International Stocks Priced To Beat The U.S.

Ever since the 2008 meltdown, it’s been “America the Beautiful” when it comes to investing. American stocks have consistently beaten their international peers on a level that would make our national basketball team proud.

Since the bottom in early 2009, the S&P 500 Index is up about 220%. The MSCI All Country World Ex-U.S. Index — which covers pretty much the entire rest of the world outside U.S. borders — is up less than 80% over the same period.

But before you drape yourself in Old Glory and chant “U-S-A … U-S-A …” keep in mind that American outperformance has historically been cyclical. There are long stretches when American stocks dominate the competition like the Southeastern Conference in college football. But there are also plenty of times when U.S. stocks get clobbered as hard as Rocky Balboa by the Russian in the first 14 rounds of Rocky IV.

Today, American stocks are expensive, trading at a cyclically adjusted price earnings ratio of 27, which implies annual returns over the next decade of about 1%. That makes the U.S. the most expensive major world market by a wide margin. By comparison, the U.K., France and Canada trade at CAPEs of 13, 15 and 18, respectively, implying annual returns over the coming decade of 7.2%, 6.7% and 5.1%.

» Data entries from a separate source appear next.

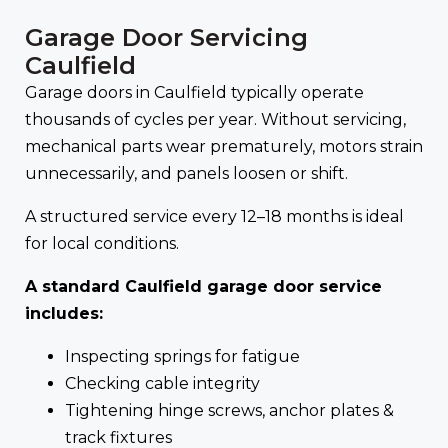
Garage Door Servicing
Caulfield
Garage doors in Caulfield typically operate
thousands of cycles per year. Without servicing,
mechanical parts wear prematurely, motors strain
unnecessarily, and panels loosen or shift.
A structured service every 12–18 months is ideal
for local conditions.
A standard Caulfield garage door service
includes:
Inspecting springs for fatigue
Checking cable integrity
Tightening hinge screws, anchor plates &
track fixtures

These forecasts — like all market forecasts — should be taken with a grain of salt. The numbers do, however, suggest American stocks might fare more like the national soccer team than the national basketball team relative to the rest of the world in the coming years.

So with no more ado, here are 10 international stocks poised outperform ‘Murica.

BP 

Country: United Kingdom

Forward P/E Ratio:12

I’ll start with oil supermajor BP Plc (ADR) (NYSE:BP). BP’s relationship with the U.S. of A is, shall we say, “complicated” following the Deepwater Horizon oil spill. The spill caused billions of dollars of damage to the Gulf of Mexico coast and made BP into something of a pariah among Americans.

But in the six years that have passed, BP has slowly waded through the legal and regulatory mess and has emerged as a viable, if not smaller, energy major. The lingering effects of the oil spill has caused BP stock to trade at a discount to its supermajor peers, but as time passes that discount should continue to narrow.

Today, BP trades at prices it first saw in the mid-1990s. It trades for 12 times next year’s expected earnings and at a dividend yield of 7%. As a point of comparison, U.S. supermajor Exxon Mobil Corporation (NYSE:XOM) trades for nearly 20 times expected earnings and yields 3.5%.

Starting at these prices, I would expect BP to crush its American competition.